- Problem details:
Report each line of the data that has "lines" somewhere in it.

- Given data:
____________
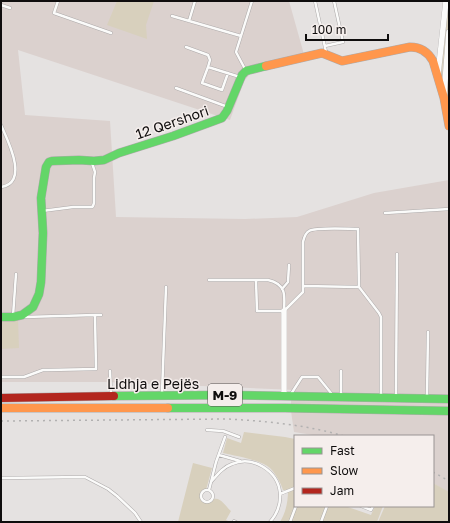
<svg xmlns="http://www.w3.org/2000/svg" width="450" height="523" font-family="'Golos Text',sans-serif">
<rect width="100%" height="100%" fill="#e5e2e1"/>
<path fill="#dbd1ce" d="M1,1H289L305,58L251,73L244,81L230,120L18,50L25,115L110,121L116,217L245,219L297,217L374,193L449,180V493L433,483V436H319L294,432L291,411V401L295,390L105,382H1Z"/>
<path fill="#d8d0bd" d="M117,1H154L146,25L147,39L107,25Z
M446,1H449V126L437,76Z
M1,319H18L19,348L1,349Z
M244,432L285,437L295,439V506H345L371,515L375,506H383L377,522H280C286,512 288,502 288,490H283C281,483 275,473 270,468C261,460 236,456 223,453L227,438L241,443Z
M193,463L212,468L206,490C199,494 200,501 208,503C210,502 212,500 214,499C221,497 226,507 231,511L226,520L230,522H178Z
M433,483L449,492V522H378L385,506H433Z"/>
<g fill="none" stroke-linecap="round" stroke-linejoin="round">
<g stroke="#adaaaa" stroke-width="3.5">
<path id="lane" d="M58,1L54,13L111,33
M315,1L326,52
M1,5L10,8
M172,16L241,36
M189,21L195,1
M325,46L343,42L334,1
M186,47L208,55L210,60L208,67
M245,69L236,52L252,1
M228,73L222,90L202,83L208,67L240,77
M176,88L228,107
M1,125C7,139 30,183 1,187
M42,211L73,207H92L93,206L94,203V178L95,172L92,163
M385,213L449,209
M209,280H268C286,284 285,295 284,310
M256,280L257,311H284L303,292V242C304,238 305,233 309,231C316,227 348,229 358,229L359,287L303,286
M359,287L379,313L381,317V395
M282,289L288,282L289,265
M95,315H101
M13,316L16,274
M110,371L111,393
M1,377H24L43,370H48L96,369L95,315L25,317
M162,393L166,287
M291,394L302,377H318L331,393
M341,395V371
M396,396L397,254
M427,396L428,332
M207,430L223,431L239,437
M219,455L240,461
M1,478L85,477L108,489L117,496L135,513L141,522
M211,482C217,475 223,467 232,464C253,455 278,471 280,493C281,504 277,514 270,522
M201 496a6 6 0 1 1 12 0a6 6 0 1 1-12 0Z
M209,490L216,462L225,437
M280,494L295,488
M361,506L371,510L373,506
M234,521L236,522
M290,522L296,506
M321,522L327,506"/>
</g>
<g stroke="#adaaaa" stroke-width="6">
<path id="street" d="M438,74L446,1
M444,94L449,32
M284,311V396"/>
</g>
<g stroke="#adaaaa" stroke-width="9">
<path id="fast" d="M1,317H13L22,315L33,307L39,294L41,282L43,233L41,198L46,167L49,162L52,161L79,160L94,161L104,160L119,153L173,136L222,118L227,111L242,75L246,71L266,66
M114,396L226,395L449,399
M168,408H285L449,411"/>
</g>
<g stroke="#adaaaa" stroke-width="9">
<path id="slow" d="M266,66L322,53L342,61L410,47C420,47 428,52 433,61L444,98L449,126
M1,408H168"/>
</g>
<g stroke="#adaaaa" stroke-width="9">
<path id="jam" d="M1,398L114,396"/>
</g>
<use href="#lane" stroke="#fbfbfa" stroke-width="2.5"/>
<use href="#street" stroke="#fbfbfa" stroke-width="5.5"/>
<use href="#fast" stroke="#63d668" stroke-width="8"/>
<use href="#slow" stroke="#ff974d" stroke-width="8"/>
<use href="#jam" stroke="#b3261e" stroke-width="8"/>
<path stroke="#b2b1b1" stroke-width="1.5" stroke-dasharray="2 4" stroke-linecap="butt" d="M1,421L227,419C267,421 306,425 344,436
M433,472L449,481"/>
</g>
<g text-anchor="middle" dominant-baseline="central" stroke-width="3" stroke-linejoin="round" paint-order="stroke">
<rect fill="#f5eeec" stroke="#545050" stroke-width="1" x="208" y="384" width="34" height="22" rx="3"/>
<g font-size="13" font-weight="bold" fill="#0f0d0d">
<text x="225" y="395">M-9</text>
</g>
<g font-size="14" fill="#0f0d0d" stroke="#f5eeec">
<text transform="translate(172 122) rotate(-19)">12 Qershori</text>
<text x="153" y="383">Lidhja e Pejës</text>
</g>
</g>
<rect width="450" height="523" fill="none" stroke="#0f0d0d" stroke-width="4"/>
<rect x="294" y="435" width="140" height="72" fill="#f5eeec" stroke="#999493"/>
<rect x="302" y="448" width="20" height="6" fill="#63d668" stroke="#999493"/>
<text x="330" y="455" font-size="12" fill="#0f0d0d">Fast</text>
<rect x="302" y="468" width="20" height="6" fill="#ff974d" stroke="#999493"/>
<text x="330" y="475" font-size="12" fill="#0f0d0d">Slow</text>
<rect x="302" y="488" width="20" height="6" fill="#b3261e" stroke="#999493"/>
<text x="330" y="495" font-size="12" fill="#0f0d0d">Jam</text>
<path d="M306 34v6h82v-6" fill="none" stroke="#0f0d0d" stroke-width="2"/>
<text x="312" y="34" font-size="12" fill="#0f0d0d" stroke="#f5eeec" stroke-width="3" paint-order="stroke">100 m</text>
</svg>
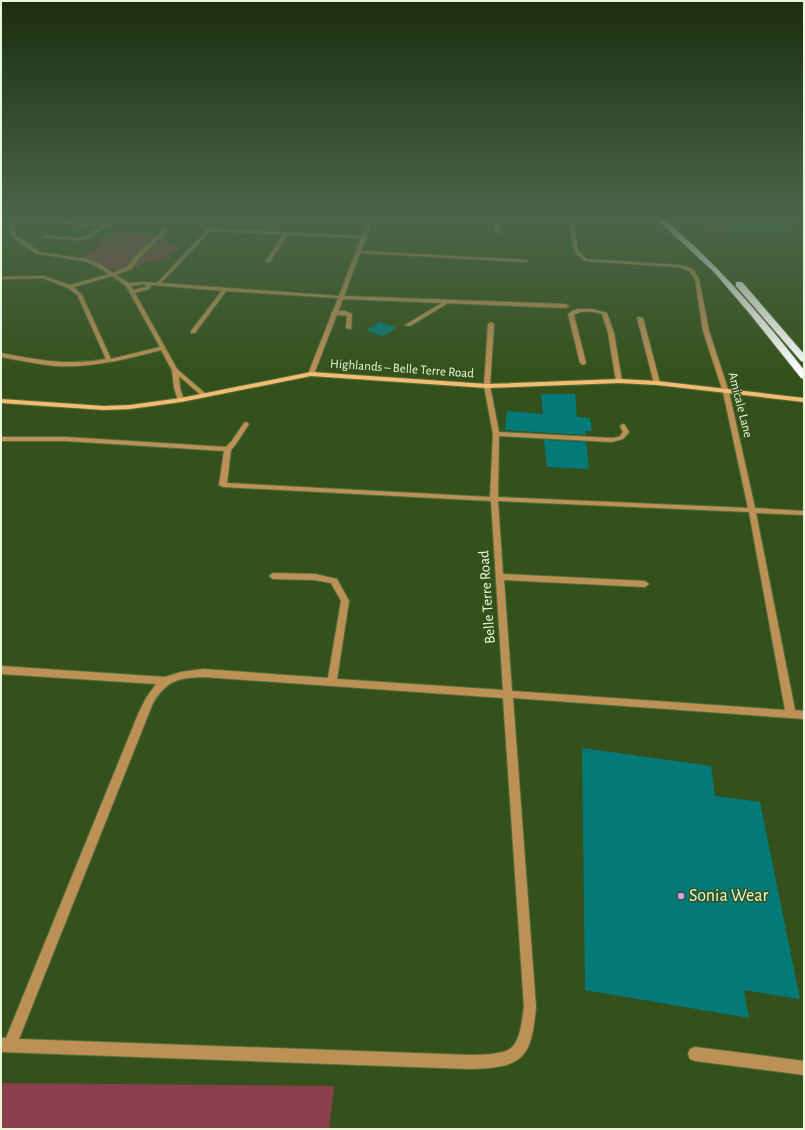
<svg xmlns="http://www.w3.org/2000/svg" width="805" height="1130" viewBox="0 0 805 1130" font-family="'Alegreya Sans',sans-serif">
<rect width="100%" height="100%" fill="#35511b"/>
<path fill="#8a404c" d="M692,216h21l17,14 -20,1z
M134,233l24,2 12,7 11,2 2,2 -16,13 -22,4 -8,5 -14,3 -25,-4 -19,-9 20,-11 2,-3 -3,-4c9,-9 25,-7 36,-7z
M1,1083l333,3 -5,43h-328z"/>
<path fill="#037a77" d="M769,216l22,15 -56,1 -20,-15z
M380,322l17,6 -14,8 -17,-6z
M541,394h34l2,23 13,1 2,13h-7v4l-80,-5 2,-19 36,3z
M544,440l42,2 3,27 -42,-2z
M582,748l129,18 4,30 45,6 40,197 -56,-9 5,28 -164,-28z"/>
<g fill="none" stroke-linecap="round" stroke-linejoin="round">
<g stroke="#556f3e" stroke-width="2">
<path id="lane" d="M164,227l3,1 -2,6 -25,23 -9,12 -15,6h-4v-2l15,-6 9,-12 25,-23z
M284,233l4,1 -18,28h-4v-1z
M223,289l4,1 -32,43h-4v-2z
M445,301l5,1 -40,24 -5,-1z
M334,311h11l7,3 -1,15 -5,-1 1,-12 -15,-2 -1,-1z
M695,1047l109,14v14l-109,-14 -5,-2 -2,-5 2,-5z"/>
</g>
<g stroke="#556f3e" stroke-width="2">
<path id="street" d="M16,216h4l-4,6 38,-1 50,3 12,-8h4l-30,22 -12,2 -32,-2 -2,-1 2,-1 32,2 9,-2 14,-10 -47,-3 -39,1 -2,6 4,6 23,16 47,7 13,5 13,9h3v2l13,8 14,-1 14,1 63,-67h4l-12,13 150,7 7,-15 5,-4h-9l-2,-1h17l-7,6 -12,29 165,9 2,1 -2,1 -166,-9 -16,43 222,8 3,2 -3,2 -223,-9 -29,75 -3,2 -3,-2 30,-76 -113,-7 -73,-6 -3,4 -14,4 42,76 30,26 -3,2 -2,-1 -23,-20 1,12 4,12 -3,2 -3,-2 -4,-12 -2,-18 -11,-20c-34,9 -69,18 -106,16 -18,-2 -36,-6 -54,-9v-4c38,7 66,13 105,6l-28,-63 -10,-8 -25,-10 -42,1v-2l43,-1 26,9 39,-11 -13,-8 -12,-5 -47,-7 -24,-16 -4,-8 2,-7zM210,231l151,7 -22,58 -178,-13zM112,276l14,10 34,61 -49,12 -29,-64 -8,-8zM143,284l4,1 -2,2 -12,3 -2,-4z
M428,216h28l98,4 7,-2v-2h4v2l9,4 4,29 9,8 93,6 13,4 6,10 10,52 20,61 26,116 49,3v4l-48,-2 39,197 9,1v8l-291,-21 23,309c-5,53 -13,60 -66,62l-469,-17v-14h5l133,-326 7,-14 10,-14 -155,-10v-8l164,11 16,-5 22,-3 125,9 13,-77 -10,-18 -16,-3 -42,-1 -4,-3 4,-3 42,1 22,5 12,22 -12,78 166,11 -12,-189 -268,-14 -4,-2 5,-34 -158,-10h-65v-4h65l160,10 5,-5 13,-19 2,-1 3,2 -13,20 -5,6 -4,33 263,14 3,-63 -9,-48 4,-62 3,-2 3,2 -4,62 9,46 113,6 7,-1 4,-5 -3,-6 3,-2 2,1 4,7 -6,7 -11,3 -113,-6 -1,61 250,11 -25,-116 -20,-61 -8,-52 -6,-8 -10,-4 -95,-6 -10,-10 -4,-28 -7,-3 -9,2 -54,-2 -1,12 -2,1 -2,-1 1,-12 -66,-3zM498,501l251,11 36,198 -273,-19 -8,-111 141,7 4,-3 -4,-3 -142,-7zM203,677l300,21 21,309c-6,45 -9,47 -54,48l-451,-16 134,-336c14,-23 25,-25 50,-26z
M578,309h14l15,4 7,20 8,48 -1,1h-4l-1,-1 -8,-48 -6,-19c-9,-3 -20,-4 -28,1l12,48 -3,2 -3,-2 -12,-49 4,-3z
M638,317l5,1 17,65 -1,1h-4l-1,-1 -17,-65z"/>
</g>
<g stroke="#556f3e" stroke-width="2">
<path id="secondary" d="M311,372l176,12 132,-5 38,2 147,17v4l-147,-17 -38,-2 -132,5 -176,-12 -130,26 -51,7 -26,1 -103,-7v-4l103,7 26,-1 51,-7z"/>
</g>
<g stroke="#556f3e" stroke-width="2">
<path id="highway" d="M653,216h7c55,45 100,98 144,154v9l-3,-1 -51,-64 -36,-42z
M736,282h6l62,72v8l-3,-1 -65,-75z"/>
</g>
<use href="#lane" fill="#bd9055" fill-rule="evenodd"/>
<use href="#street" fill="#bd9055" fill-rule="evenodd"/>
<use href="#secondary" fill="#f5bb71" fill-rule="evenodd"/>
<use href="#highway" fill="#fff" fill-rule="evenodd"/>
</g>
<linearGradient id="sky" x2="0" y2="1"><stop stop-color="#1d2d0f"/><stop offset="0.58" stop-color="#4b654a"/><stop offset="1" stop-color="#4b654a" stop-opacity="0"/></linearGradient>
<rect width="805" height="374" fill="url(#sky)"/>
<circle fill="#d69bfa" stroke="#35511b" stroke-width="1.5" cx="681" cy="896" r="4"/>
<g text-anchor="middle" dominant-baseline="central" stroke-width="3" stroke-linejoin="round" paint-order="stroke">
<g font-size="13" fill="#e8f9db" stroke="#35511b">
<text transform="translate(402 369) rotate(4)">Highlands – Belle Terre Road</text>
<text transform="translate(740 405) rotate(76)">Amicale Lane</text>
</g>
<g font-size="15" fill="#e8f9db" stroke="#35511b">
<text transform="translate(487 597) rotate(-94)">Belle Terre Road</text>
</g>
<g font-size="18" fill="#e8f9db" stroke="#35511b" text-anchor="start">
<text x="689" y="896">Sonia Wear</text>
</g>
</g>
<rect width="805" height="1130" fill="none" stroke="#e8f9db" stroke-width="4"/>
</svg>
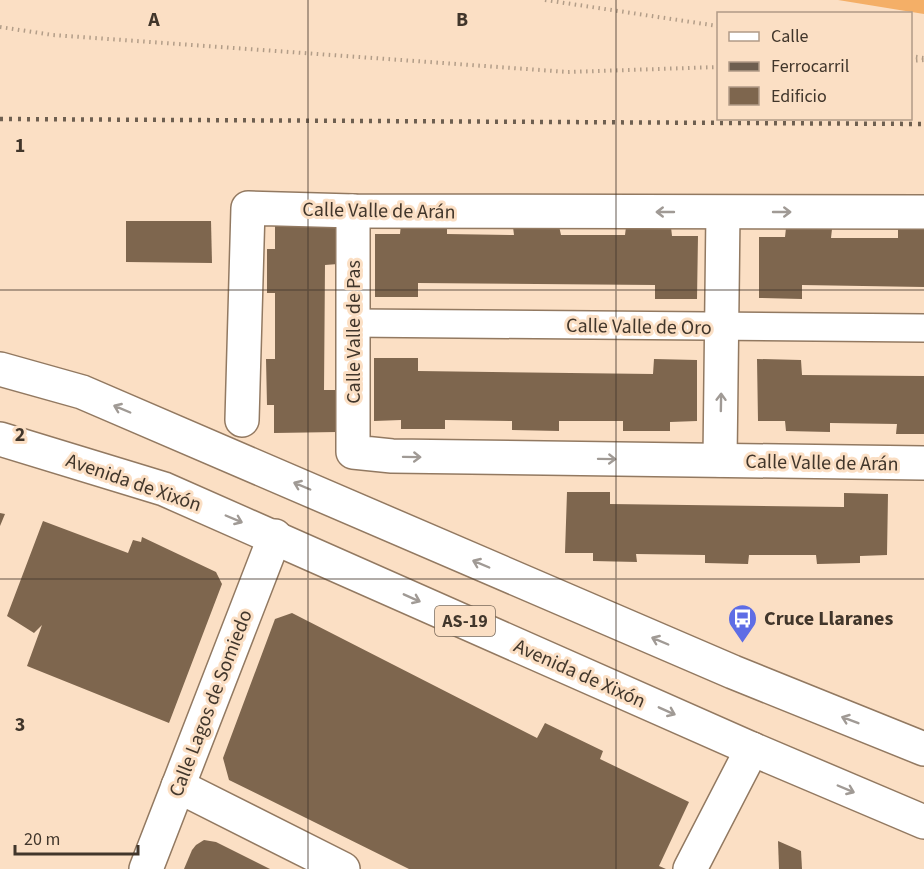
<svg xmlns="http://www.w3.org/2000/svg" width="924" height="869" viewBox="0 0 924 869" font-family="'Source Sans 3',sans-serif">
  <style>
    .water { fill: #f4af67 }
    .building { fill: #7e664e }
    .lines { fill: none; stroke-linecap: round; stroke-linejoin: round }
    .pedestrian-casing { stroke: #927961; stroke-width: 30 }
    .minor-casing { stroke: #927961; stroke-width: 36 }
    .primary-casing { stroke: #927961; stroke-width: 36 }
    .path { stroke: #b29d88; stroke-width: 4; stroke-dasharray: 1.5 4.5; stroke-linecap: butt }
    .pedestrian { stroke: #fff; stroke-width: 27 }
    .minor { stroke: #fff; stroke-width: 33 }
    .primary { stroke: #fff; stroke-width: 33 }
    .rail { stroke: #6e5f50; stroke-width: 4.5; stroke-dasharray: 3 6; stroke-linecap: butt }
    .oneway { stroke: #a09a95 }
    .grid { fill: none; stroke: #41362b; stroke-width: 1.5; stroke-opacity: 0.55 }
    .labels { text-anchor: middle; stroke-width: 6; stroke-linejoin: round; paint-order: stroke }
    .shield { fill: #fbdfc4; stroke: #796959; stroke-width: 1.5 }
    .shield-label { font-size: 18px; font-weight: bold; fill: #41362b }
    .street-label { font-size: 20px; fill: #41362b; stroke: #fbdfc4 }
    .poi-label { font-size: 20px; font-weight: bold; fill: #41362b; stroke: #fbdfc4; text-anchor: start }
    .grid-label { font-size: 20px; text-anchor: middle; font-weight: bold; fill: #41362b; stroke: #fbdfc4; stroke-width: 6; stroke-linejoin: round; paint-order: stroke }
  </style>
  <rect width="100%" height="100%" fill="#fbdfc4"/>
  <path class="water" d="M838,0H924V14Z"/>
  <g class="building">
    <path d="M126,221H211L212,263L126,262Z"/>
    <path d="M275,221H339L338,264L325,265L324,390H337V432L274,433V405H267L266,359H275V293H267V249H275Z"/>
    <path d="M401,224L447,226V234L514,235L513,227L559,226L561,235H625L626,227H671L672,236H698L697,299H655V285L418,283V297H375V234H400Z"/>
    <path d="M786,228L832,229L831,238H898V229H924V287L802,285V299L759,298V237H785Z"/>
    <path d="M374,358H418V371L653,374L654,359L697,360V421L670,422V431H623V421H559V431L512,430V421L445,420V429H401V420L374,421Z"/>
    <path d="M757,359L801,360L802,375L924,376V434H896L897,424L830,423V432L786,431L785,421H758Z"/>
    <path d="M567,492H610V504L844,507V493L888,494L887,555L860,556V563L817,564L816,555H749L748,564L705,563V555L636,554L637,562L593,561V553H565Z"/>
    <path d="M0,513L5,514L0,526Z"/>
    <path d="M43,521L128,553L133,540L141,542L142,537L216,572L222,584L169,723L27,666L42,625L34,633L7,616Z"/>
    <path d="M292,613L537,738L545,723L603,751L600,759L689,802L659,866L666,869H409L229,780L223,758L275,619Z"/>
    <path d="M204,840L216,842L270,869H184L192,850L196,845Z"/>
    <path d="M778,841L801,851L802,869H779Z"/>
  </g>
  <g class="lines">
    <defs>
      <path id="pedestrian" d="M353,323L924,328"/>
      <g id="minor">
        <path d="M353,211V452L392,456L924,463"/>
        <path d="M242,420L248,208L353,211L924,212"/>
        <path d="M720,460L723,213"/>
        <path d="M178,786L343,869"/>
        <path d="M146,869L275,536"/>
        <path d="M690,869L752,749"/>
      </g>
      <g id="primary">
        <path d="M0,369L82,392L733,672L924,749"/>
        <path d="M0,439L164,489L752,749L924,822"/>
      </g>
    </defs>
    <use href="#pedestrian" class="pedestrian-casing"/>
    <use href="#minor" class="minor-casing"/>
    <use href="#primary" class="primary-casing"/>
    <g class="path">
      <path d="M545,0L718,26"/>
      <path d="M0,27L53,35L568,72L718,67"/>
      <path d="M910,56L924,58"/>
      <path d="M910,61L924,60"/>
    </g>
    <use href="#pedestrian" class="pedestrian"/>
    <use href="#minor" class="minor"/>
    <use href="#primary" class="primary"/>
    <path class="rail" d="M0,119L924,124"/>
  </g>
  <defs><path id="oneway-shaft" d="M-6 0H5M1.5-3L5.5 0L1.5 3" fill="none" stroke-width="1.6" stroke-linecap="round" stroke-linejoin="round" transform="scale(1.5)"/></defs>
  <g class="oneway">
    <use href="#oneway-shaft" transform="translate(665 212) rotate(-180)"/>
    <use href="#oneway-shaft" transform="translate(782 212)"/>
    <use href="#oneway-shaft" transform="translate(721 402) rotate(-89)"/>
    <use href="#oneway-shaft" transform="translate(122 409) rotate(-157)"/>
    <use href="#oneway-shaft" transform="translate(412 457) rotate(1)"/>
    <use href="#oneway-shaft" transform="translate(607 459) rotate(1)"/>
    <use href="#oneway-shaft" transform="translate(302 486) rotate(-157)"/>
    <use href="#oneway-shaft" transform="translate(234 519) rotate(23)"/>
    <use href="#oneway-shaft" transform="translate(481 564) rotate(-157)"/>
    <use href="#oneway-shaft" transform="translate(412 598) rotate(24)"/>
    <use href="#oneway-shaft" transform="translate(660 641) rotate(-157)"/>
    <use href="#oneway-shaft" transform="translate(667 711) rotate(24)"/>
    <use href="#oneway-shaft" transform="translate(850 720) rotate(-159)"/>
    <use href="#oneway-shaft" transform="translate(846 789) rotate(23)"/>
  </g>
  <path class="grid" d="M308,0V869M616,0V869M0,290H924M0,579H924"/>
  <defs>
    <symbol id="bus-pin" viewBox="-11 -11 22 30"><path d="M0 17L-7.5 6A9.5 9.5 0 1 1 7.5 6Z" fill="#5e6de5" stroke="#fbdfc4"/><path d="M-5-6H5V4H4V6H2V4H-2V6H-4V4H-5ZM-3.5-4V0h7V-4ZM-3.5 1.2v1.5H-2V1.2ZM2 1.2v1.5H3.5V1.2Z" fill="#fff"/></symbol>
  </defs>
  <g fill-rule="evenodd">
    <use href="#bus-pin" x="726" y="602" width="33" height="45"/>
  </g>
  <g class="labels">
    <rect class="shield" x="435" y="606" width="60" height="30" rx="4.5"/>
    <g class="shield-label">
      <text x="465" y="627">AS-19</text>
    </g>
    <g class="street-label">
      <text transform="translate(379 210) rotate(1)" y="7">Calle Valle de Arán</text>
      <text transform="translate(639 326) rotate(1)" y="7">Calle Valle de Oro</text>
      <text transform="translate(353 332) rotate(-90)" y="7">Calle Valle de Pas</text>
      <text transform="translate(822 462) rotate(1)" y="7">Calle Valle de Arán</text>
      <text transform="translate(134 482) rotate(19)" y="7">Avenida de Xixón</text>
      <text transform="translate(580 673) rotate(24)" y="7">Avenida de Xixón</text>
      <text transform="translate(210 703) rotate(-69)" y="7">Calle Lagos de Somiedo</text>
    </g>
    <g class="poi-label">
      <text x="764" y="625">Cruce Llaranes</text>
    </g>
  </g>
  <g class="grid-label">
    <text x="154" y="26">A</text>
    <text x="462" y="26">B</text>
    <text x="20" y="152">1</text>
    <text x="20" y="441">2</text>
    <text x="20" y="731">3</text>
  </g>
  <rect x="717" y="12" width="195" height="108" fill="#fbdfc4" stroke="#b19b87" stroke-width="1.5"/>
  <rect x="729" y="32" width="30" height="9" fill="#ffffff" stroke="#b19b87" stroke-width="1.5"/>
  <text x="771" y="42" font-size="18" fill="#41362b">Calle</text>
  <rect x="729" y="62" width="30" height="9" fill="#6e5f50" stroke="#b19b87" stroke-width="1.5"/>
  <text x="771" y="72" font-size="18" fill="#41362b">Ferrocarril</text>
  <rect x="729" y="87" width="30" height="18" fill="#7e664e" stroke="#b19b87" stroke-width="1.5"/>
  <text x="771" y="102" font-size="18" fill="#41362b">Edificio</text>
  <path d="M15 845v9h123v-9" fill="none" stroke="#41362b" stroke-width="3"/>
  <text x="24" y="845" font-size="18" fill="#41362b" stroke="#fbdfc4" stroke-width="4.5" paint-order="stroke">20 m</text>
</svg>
____________
- Answer to the problem:
    .lines { fill: none; stroke-linecap: round; stroke-linejoin: round }
  <g class="lines">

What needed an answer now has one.